Hannah: I did an 11.8 mile walk 10 months before the Test Pilot...maybe I'm not the best example!
Can you recommend a training plan for someone who has never done this kind of distance before?
James our resident running expert and UK Athletics qualified running coach has designed 3 plans for running 100 miles. 1 for people looking to go sub 24 hours, one for sub 30 and one for completion in 48 hours or under as a walker. You can view all of them here.
What is your top tip for running through the night?
Dannii: I personally struggle ALOT through the night, my body shuts down and I find it very difficult to take on food and water so to counter that I try to ensure I am packing calories in through the day, more than I usually would on a day time event to try and stock myself up. I then made sure I had something good to listen to at about 3am to distract me. Knowing the time of sunrise in advance was really helpful to countdown to, everything feels better once the sun comes up.
Alan finished sub 24 hours: It got very cold at night even though the day had been hot. When I stopped at the pitstop, I added a midlayer and took my Rat Race thermal jacket for the night stretch. As soon as I started “running” again I was too hot in the jacket and threw it in the bag, so make sure you have space to carry it. We got lucky with good weather. A good layering system is better than super bulky pieces, so I went with a lightweight midlayer, synthetic insulated jacket and shell layer over the top.
Stephen: If you're running slow your pace down to counter the lack of light so you don't spoon it and have to retire. Brush your teeth in the morning! It's such a good reset and mentally helps your reset for the second day.
What is the best thing you had in your drop bag?
Stephen: Lube. Lube everything and everywhere, armpits, thighs, groin, feet, basically each and every crack.
Alan: For me it was Huel, so I knew I could take some liquid calories on that were substantial.
Hannah: Change of socks, an instant pick me up.
Dannii: Paracetamol, my feet were so sore from just being on them for 40+ hours that I needed painkillers to take the edge off.
Bex: layers, being able to have the choice to put more on over and above the mandatory kit.
James: A change of shoes!
What shoes would you recommend for the Bamburgh to Edinburgh route?
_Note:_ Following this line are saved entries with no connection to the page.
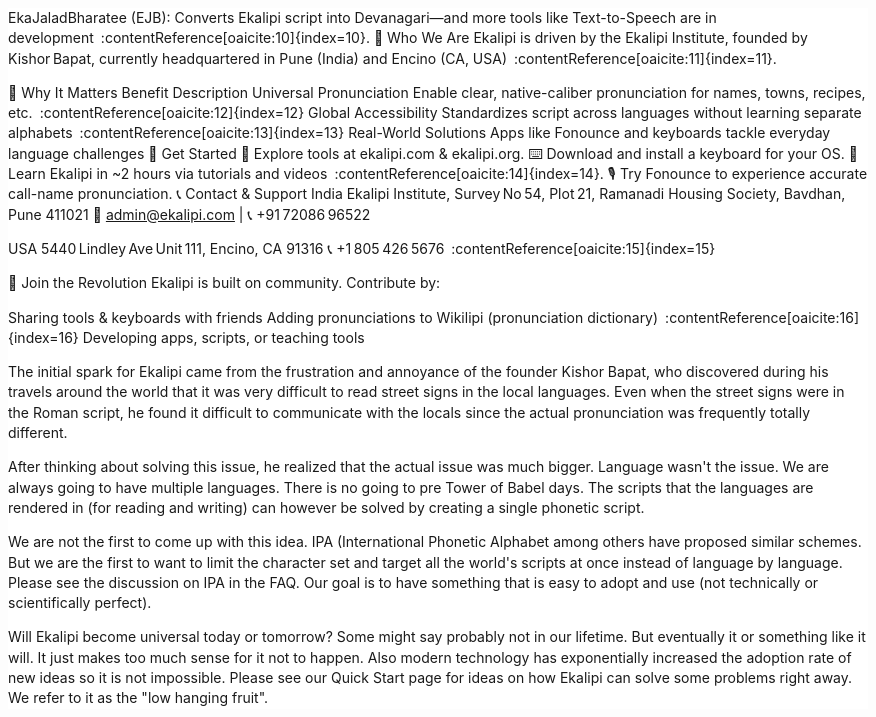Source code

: EkaJaladBharatee (EJB): Converts Ekalipi script into Devanagari—and more tools like Text-to-Speech are in development :contentReference[oaicite:10]{index=10}.
🎯 Who We Are
Ekalipi is driven by the Ekalipi Institute, founded by Kishor Bapat, currently headquartered in Pune (India) and Encino (CA, USA) :contentReference[oaicite:11]{index=11}.

🚀 Why It Matters
Benefit	Description
Universal Pronunciation	Enable clear, native-caliber pronunciation for names, towns, recipes, etc. :contentReference[oaicite:12]{index=12}
Global Accessibility	Standardizes script across languages without learning separate alphabets :contentReference[oaicite:13]{index=13}
Real-World Solutions	Apps like Fonounce and keyboards tackle everyday language challenges
🧭 Get Started
🔗 Explore tools at ekalipi.com & ekalipi.org.
⌨️ Download and install a keyboard for your OS.
🧠 Learn Ekalipi in ~2 hours via tutorials and videos :contentReference[oaicite:14]{index=14}.
🎙️ Try Fonounce to experience accurate call-name pronunciation.
📞 Contact & Support
India
Ekalipi Institute, Survey No 54, Plot 21, Ramanadi Housing Society, Bavdhan, Pune 411021
📧 admin@ekalipi.com | 📞 +91 72086 96522

USA
5440 Lindley Ave Unit 111, Encino, CA 91316
📞 +1 805 426 5676 :contentReference[oaicite:15]{index=15}

🤝 Join the Revolution
Ekalipi is built on community. Contribute by:

Sharing tools & keyboards with friends
Adding pronunciations to Wikilipi (pronunciation dictionary) :contentReference[oaicite:16]{index=16}
Developing apps, scripts, or teaching tools



The initial spark for Ekalipi came from the frustration and annoyance of the founder Kishor Bapat, who discovered during his travels around the world that it was very difficult to read street signs in the local languages. Even when the street signs were in the Roman script, he found it difficult to communicate with the locals since the actual pronunciation was frequently totally different.

After thinking about solving this issue, he realized that the actual issue was much bigger. Language wasn't the issue. We are always going to have multiple languages. There is no going to pre Tower of Babel days. The scripts that the languages are rendered in (for reading and writing) can however be solved by creating a single phonetic script.

We are not the first to come up with this idea. IPA (International Phonetic Alphabet among others have proposed similar schemes. But we are the first to want to limit the character set and target all the world's scripts at once instead of language by language. Please see the discussion on IPA in the FAQ. Our goal is to have something that is easy to adopt and use (not technically or scientifically perfect).

Will Ekalipi become universal today or tomorrow? Some might say probably not in our lifetime. But eventually it or something like it will. It just makes too much sense for it not to happen. Also modern technology has exponentially increased the adoption rate of new ideas so it is not impossible. Please see our Quick Start page for ideas on how Ekalipi can solve some problems right away. We refer to it as the "low hanging fruit".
Alan: I used an allrounder, the Inov8 TrailFly Ultra G 280, I did it in one pair of shoes and was absolutely fine. I wouldn’t use an aggressive trail shoe. A road shoe for the last section might have been nice. Other recommendations would be:
Inov-8 TrailFly Ultra
Hoka Speedgoat
Saucony Ride TR
Dannii: As a walker I used road shoes throughout, this was because it had been very dry in the run up to the event so I thought I would sacrifice the traction on the trail for comfort. If it had been wet I would have planned to have trail shoes on up until the 43 mile mark then probably switched, this would have got me through most of the trail sections and the most technically difficult bit on St Abb's head. I have wide feet so I swear by Altra's 1/2 a size up to allow for swelling. Make sure they are well worn in.
What would you change next time?
James: I would change my headtorch for a much better spec one, invest in something decent so I could concentrate on my footing instead of trying to see!
Bex: I did both 100 milers alone and I would definitely try and buddy up if I was doing it as an event! It was lonely out there solo which makes it mentally so much harder.
Dannii: I would eat even more during the day to push me through the night and I would have taken my poles out earlier (I took them out at 25 miles)
Alan: I would have my pacing goals written down and on my phone in notes so I could check it, I was often doing the mental maths between Pit Stops to make sure I was on track for my goal and that got harder after 18 hours of running!